Problem description> Every line of the data that contains the string "wash" must be copied.

Dataset entries:
——
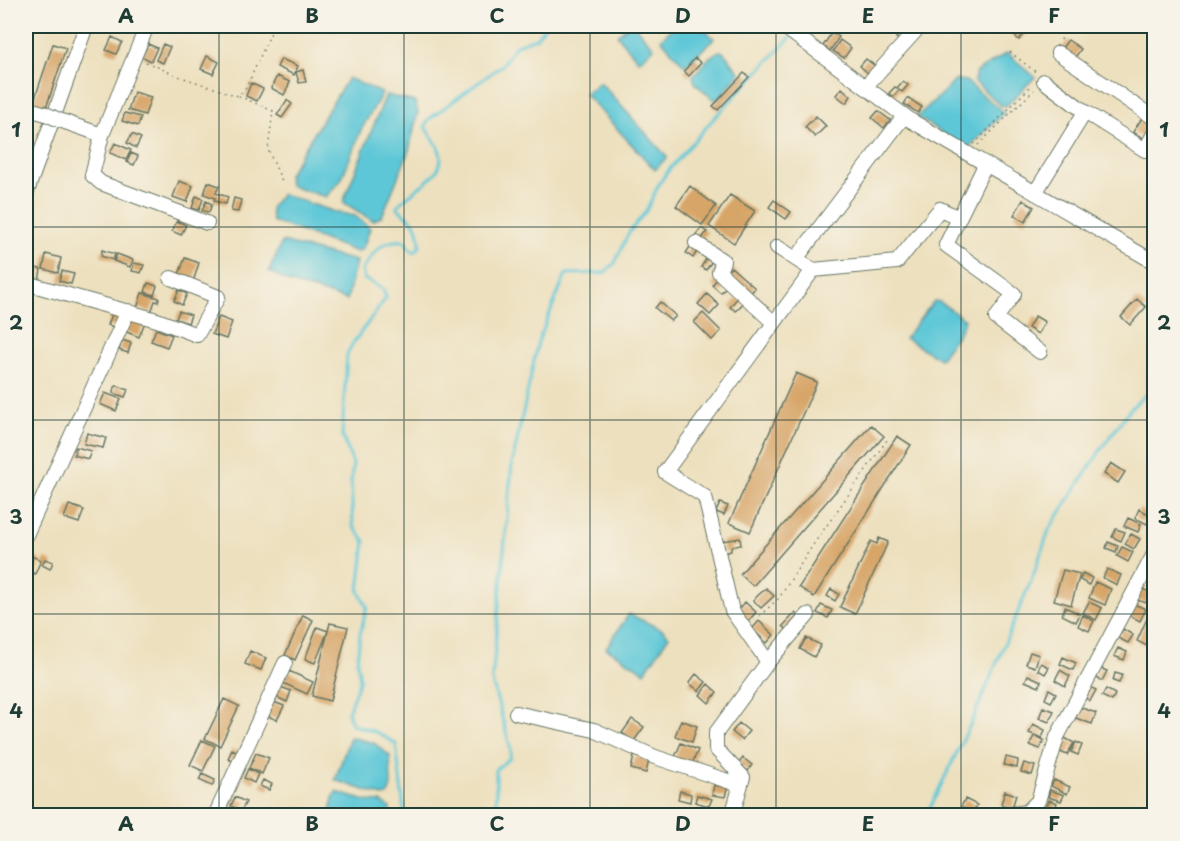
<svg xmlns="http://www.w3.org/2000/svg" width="1180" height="841" viewBox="0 0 1180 841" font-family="'Playpen Sans',sans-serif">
<rect width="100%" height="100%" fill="#f7f3e8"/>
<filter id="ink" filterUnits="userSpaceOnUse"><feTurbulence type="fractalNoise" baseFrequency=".0167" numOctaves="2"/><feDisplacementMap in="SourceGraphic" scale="12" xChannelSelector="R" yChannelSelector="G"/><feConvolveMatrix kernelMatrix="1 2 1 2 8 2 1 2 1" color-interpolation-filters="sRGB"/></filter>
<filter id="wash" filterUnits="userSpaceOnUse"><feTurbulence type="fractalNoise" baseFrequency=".008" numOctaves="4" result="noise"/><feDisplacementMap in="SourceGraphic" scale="24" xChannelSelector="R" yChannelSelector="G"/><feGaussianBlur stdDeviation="1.35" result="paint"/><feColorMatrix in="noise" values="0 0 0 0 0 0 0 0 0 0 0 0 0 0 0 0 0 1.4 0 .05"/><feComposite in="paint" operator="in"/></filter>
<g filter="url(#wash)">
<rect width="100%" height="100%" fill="#ede0be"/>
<!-- water -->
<path fill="#5dc7d7" stroke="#3e8286" stroke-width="1.5" d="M628 26H635L654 48 639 61 617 35Z
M675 26H702L714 39 685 66 661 39Z
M719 51 723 52 740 73 718 99 714 100 695 83 693 76 710 57Z
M1007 53 1035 77 1006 106 1000 105 974 81 976 72Z
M348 78 382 93 361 130 341 180 326 197 290 186 288 175Z
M956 80 966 81 1004 113 967 149 917 117Z
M600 82 667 157 655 170 585 94Z
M386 95 415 102 418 112 409 150 382 216 373 221 343 202Z
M282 194 335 212 355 216 370 228 363 248 357 252 272 221 271 207Z
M282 242 356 261 347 300 288 282 269 271Z
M934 301 940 302 965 320 958 334 940 359 905 338Z
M629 614 663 630 669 636 645 672 606 648Z
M350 737 374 743 390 756 391 786 388 795 382 796 335 780Z
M336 792 366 801 381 802 390 808 389 815H330L333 798Z"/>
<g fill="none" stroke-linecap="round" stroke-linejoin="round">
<!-- stream -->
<path stroke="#5dc7d7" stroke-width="3" d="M403 816 404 811 396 744 378 733 352 724 348 712 360 679 357 662 360 634 367 607 359 591 365 541 353 526 351 481 353 464 342 435 347 354 353 343 386 298 383 289 364 279 362 270C374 253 381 238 405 241L409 248 415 252 420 246C418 216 414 226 397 207 410 188 452 176 438 147 435 140 429 133 425 127L428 120 502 65 516 45 536 38 545 26
M496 816V769L510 758 511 750 492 681 512 464 538 342 566 274 604 273 615 263 628 234 646 211 659 184 668 171 714 118 790 38
M926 816 973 719 1033 576 1049 530 1100 451 1131 408 1154 387"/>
</g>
<g id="blocks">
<!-- building -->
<path fill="#d7a567" d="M906 26H914L901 42 896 38Z
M1012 26H1029L1031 27 1019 40 1008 31Z
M832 32 839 37 830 51 823 46Z
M112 37 122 42 116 54 106 50Z
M840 40 851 48 844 58 833 51Z
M1068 40 1081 49 1074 59 1061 49Z
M53 44 66 48 46 108 33 104Z
M148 44 157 48 151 61 142 57Z
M163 44 170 47 163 63 156 60Z
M207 56 219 62 213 74 201 69Z
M695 58 701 63 689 76 684 71Z
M281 59 298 66 294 75 277 67Z
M866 59 875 66 869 74 860 66Z
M303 70 306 82 299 83 296 72Z
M744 73 749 77 718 110 713 106Z
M277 76 290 82 284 95 271 88Z
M903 81 908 85 902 92 899 90 893 97 889 93 895 87 897 88Z
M251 83 263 89 257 101 246 96Z
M842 88 851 96 846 103 836 95Z
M134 92 151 97 145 115 128 110Z
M908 98 922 107 918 113 904 104Z
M287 100 292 104 282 118 277 115Z
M878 111 890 120 884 128 872 118Z
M125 113 141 117 138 126 122 121Z
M816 116 826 126 815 137 805 127Z
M1142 118 1154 126 1146 140 1133 132Z
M132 134 141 138 136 148 127 143Z
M115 143 131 150 126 160 110 153Z
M131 153 138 156 134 165 127 162Z
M179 181 193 186 187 202 173 197Z
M208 182 219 186 216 193 228 197 226 204 214 201 215 198 204 194Z
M690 186 716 206 702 225 676 206Z
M730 195 755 211 734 243 709 226Z
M196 196 203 199 199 210 192 208Z
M234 198 241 200 238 212 231 211Z
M774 200 791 212 786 219 769 207Z
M1023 200 1034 207 1025 222 1014 215Z
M206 201 212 204 209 212 202 211Z
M177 221 186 225 181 235 172 231Z
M701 228 707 232 700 241 694 237Z
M691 245 698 250 693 258 686 253Z
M102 250 115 254 113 260 101 256Z
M46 254 61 258 58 273 43 269Z
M117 254 133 260 130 267 114 261Z
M708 256 713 260 706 270 701 267Z
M185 258 199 263 193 282 178 277Z
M134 263 144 265 141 273 132 271Z
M731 267 755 288 749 295 725 274Z
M35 268 41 269 39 282 33 281Z
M62 271 74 274 71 284 59 281Z
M719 277 728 284 721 293 712 285Z
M148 283 157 286 154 295 145 292Z
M179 290 187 294 182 305 174 301Z
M142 293 159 298 158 302 155 301 151 312 137 308Z
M707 294 719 305 710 315 698 304Z
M738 297 744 302 736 311 730 307Z
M1137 299 1146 307 1130 325 1121 317Z
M660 302 676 316 671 321 655 308Z
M179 311 191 315 188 323 176 319Z
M703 313 721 331 712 340 694 322Z
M112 314 124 318 119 329 108 325Z
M1035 316 1045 322 1038 334 1028 328Z
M129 317 145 322 139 337 124 331Z
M219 317 232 322 226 339 212 334Z
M156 329 172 335 167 347 151 341Z
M122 340 131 343 128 353 119 350Z
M796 373 817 382 750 532 729 523Z
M116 385 128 390 125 397 113 393Z
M105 393 121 399 116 411 100 404Z
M871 425 884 436 753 586 740 574Z
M87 433 106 438 103 448 84 444Z
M897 436 911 445 814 597 799 587Z
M76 447 91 451 88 459 74 455Z
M1111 463 1125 472 1118 483 1104 474Z
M720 503 728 506 724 515 716 512Z
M69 505 84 510 79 523 64 518Z
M1139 509 1151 515 1147 524 1135 518Z
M1128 518 1141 524 1138 532 1124 526Z
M1116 529 1125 532 1121 541 1112 537Z
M1131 534 1140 539 1134 549 1125 544Z
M740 538 741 545 731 547V551L724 553 722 541Z
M879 538 888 542 855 614 840 607 871 541 877 544Z
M1108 542 1118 546 1116 552 1106 548Z
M1122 547 1133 552 1128 562 1117 556Z
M26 554 41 560 35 574 26 570Z
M45 559 53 562 50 569 42 565Z
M1107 569 1121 575 1117 585 1103 578Z
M1063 570 1080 574 1071 605 1054 600Z
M1083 573 1092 578 1089 585 1080 580Z
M1095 582 1111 589 1105 605 1089 598Z
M766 588 774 596 761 608 753 600Z
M831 589 839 594 835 601 827 596Z
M1141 589 1154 593V635L1149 647 1137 641 1153 605 1137 600Z
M745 602 756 612 747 623 736 613Z
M1089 602 1102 608 1096 620 1083 613Z
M1131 603 1146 609 1140 621 1126 614Z
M821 605 832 610 828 618 817 613Z
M1065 607 1080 614 1076 622 1062 615Z
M795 613 800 618 788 631 783 626Z
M303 615 313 620 295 660 285 655Z
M1083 615 1094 621 1089 631 1078 626Z
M759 621 774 635 767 643 752 629Z
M330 623 348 627 330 701 312 696Z
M317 627 328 631 315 663 305 659Z
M1123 629 1133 635 1128 643 1118 638Z
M806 638 821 645 814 657 800 649Z
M1118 648 1127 652 1124 660 1114 656Z
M250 651 266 658 261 670 245 664Z
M1030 652 1039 655 1035 667 1026 664Z
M1063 657 1076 663 1073 670 1060 664Z
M1041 663 1049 667 1045 674 1038 670Z
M1099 668 1107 671 1102 681 1095 677Z
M1060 670 1070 676 1065 686 1055 680Z
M289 671 313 682 307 694 283 683Z
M1115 673 1122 675 1119 683 1113 681Z
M696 674 706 682 699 691 689 683Z
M1028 675 1041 681 1039 687 1025 681Z
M708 684 717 692 709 703 700 695Z
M1086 685 1096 690 1090 701 1081 695Z
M278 686 291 691 287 702 274 696Z
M1049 689 1056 693 1051 702 1045 699Z
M1106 689 1115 694 1112 701 1102 696Z
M224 699 239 706 220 746 205 739Z
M269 700 284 706 277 720 263 714Z
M1077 706 1096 713 1092 724 1073 717Z
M1043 707 1054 711 1049 722 1039 718Z
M632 719 644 727 634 741 622 733Z
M681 720 697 726 692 742 675 736Z
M739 723 749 731 742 740 732 732Z
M1033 724 1045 730 1042 738 1029 733Z
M1034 736 1044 740 1040 749 1030 745Z
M1063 737 1074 743 1067 755 1056 750Z
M202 740 215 746 203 771 190 765Z
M1076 742 1082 745 1078 755 1071 752Z
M681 743 698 750 691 766 674 759Z
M232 749 242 754 238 764 228 759Z
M256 753 269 758 262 774 249 768Z
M634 756 649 760 646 773 631 769Z
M1006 757 1018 760 1017 768 1004 765Z
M743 758 752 765 748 771 738 764Z
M1024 763 1035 766 1032 775 1021 772Z
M248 769 258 774 254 783 244 778Z
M202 774 215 780 212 786 199 780Z
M263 780 272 784 269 790 260 786Z
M1054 780 1070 787 1067 794 1051 786Z
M714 785 727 788 725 797 712 795Z
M1050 790 1064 795 1061 801 1048 797Z
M680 791 691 794 690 802 678 799Z
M1005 791 1016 795 1012 808 1001 804Z
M697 795 712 799 709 806 695 802Z
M235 797 246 802 241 811 231 806Z
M965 799 977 805 973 813 961 807Z
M1049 800 1057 803 1054 811 1046 808Z
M961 809 977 815 976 816H958Z"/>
</g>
</g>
<g filter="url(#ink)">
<use href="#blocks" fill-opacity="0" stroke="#677664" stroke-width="1.5"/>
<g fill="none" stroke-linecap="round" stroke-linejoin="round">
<!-- minor casing -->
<g stroke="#677664" stroke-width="16">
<path id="minor" d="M783 26 910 120 1154 262
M1058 53 1154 118
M1044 81 1085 112
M865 87 920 26
M26 108 46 114
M59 120 102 135 147 26
M102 135 92 175 101 183 207 223
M1035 193 1085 112 1145 150 1154 134
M26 194 86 26
M959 218 946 245 1014 294 996 318 1040 352
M696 243 723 261 719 272 774 323
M796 259 904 116
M813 270 897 262 940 209 959 218 985 165
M26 283 157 320 197 335 218 297 171 278
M26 535 128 311
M768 662 732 611 705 497 665 472 813 270 777 247
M516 713 594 730 655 757 740 785
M215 816 285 663
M732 816 743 777 716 749V733L768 662 808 615
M995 816 1027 812 1038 801 1057 737 1154 554"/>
</g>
<!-- path -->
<path stroke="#677664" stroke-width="1.5" stroke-dasharray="1.5 4.5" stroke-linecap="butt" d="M1061 40 1064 32 1070 26
M1010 52 1037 73
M146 62 178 76 238 96 246 88 274 26
M239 96 273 111 268 150 282 181
M974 144 1032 85
M978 145 1034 90
M755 620 779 598 813 545 887 440"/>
<!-- minor -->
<use href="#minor" stroke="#fff" stroke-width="14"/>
<!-- minor-bridge casing -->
<g stroke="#677664" stroke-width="16" stroke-linecap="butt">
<path id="minor-bridge" d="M46 114 59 120"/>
</g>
<!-- minor-bridge -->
<use href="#minor-bridge" stroke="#fff" stroke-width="14"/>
</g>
</g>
<!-- grid -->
<path fill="none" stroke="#1f3d34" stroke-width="1.5" stroke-opacity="0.55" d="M219 26V816M404 26V816M590 26V816M776 26V816M961 26V816M26 227H1154M26 420H1154M26 614H1154"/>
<!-- margin -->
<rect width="1180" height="841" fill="none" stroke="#f7f3e8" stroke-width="66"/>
<rect x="33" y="33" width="1114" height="775" fill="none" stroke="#1f3d34" stroke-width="2"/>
<g font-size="20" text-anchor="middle" font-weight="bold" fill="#1f3d34">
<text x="126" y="23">A</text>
<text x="312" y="23">B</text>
<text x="497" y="23">C</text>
<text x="683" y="23">D</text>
<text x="868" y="23">E</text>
<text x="1054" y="23">F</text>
<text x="16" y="137">1</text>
<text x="1164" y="137">1</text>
<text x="16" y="330">2</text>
<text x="1164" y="330">2</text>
<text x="16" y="524">3</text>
<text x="1164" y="524">3</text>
<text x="16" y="718">4</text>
<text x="1164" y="718">4</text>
<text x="126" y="831">A</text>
<text x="312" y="831">B</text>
<text x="497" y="831">C</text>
<text x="683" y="831">D</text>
<text x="868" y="831">E</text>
<text x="1054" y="831">F</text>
</g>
</svg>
——
Task result>
<filter id="wash" filterUnits="userSpaceOnUse"><feTurbulence type="fractalNoise" baseFrequency=".008" numOctaves="4" result="noise"/><feDisplacementMap in="SourceGraphic" scale="24" xChannelSelector="R" yChannelSelector="G"/><feGaussianBlur stdDeviation="1.35" result="paint"/><feColorMatrix in="noise" values="0 0 0 0 0 0 0 0 0 0 0 0 0 0 0 0 0 1.4 0 .05"/><feComposite in="paint" operator="in"/></filter>
<g filter="url(#wash)">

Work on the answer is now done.